Was wird im Hauptteil behandelt?
Der Hauptteil analysiert spezifische Aspekte wie Sprache, rassistische Residuen, die Darstellung als „exotisches“ Fabelwesen, den Umgang mit indianischen Arbeitskräften und Gastgebern.
Welche Schlüsselwörter charakterisieren die Arbeit?
Zu den wichtigsten Begriffen zählen Humboldt, Forschungsreise, Kolonialgesellschaft, Unterschicht, Indios, Ethnologie und Eurozentrismus.
Wie bewertete Humboldt den kulturellen Status der indigenen Bevölkerung?

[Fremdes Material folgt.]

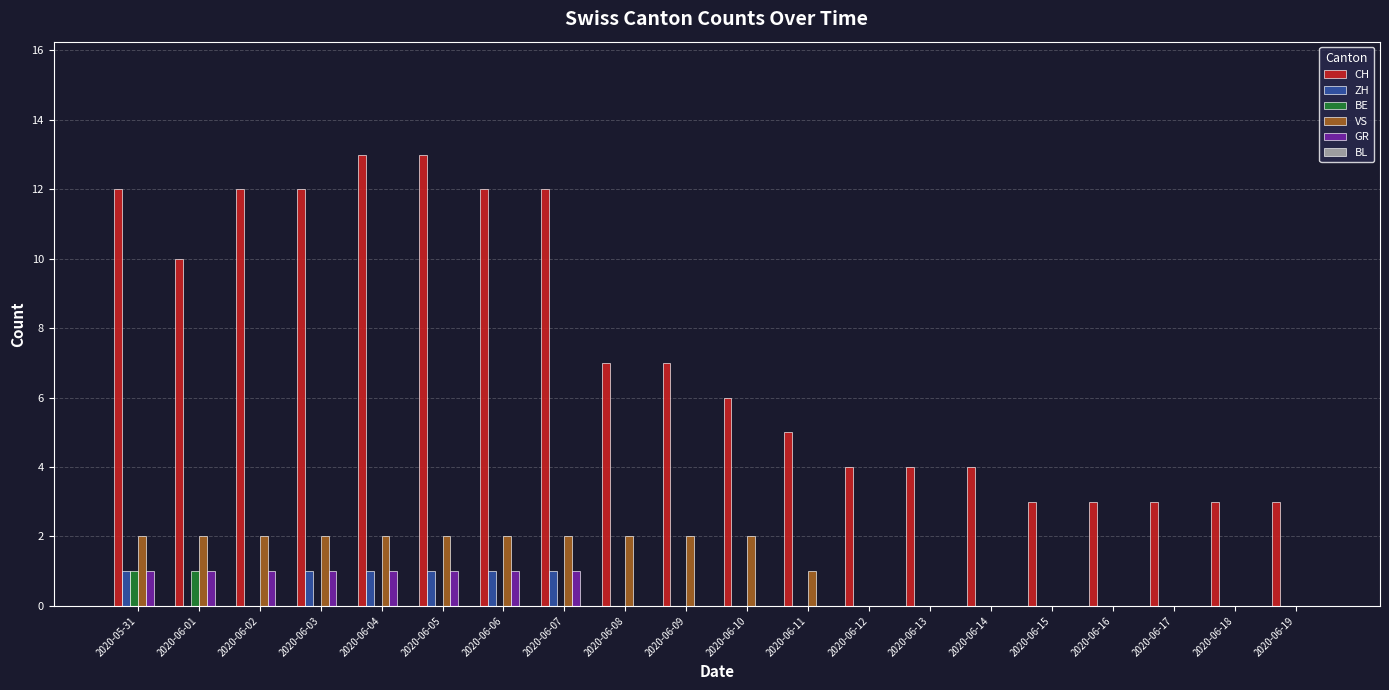

Is it true that GR equals 2 at 2020-05-31?

False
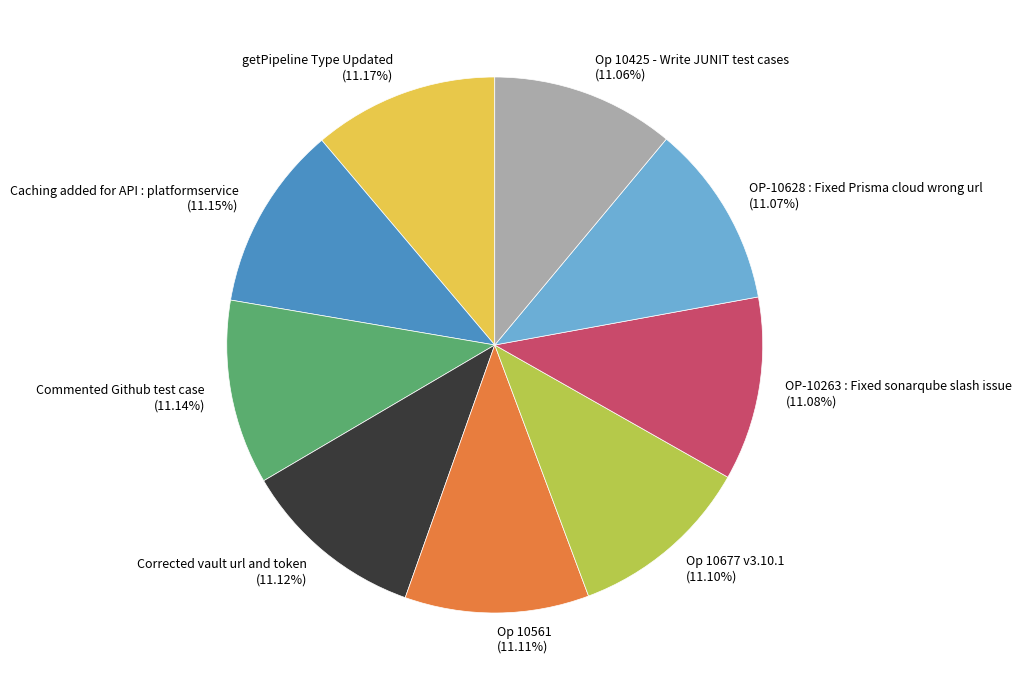

How many segments does this pie chart have?

9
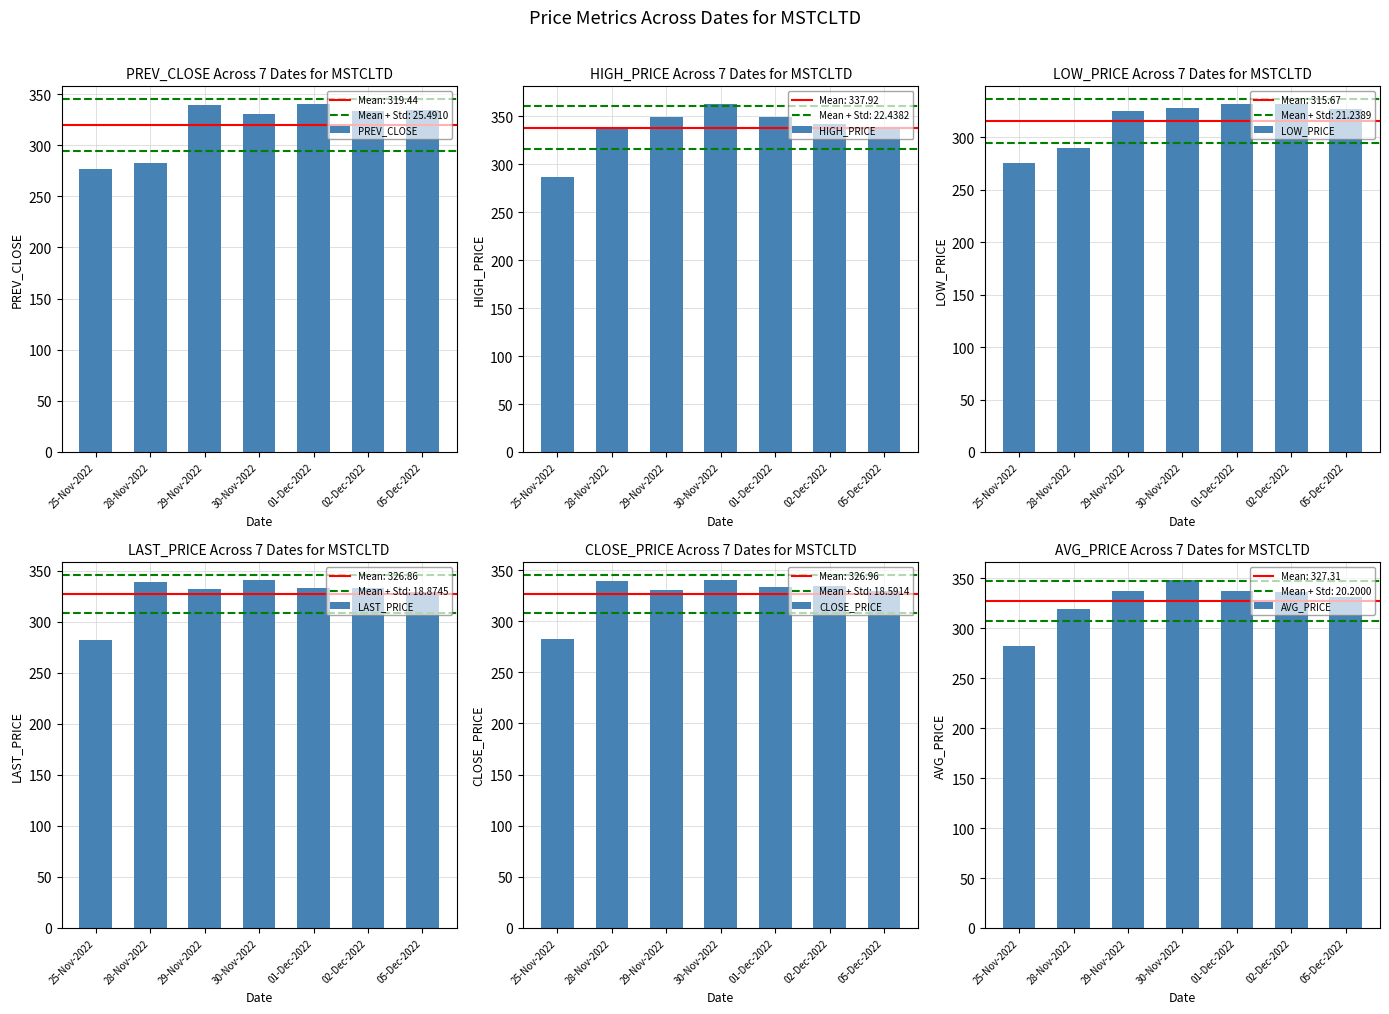

At how many categories does at least one series exceed 339?

4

Humboldt sah die indigene Kultur nicht generell als „Unkultur“, blieb jedoch bei seiner Wahrnehmung oft einem Ideal des „edlen Wilden“ verhaftet und ordnete ethnologische Themen seinen wissenschaftlichen Zielen unter.
Welche Rolle spielten die indianischen Begleiter für Humboldt?
Obwohl sie für den Erfolg der Expedition (als Träger, Dolmetscher oder Führer) unerlässlich waren, finden sie in seinen Berichten meist nur periphere Erwähnung als anonymisierte Funktionsträger.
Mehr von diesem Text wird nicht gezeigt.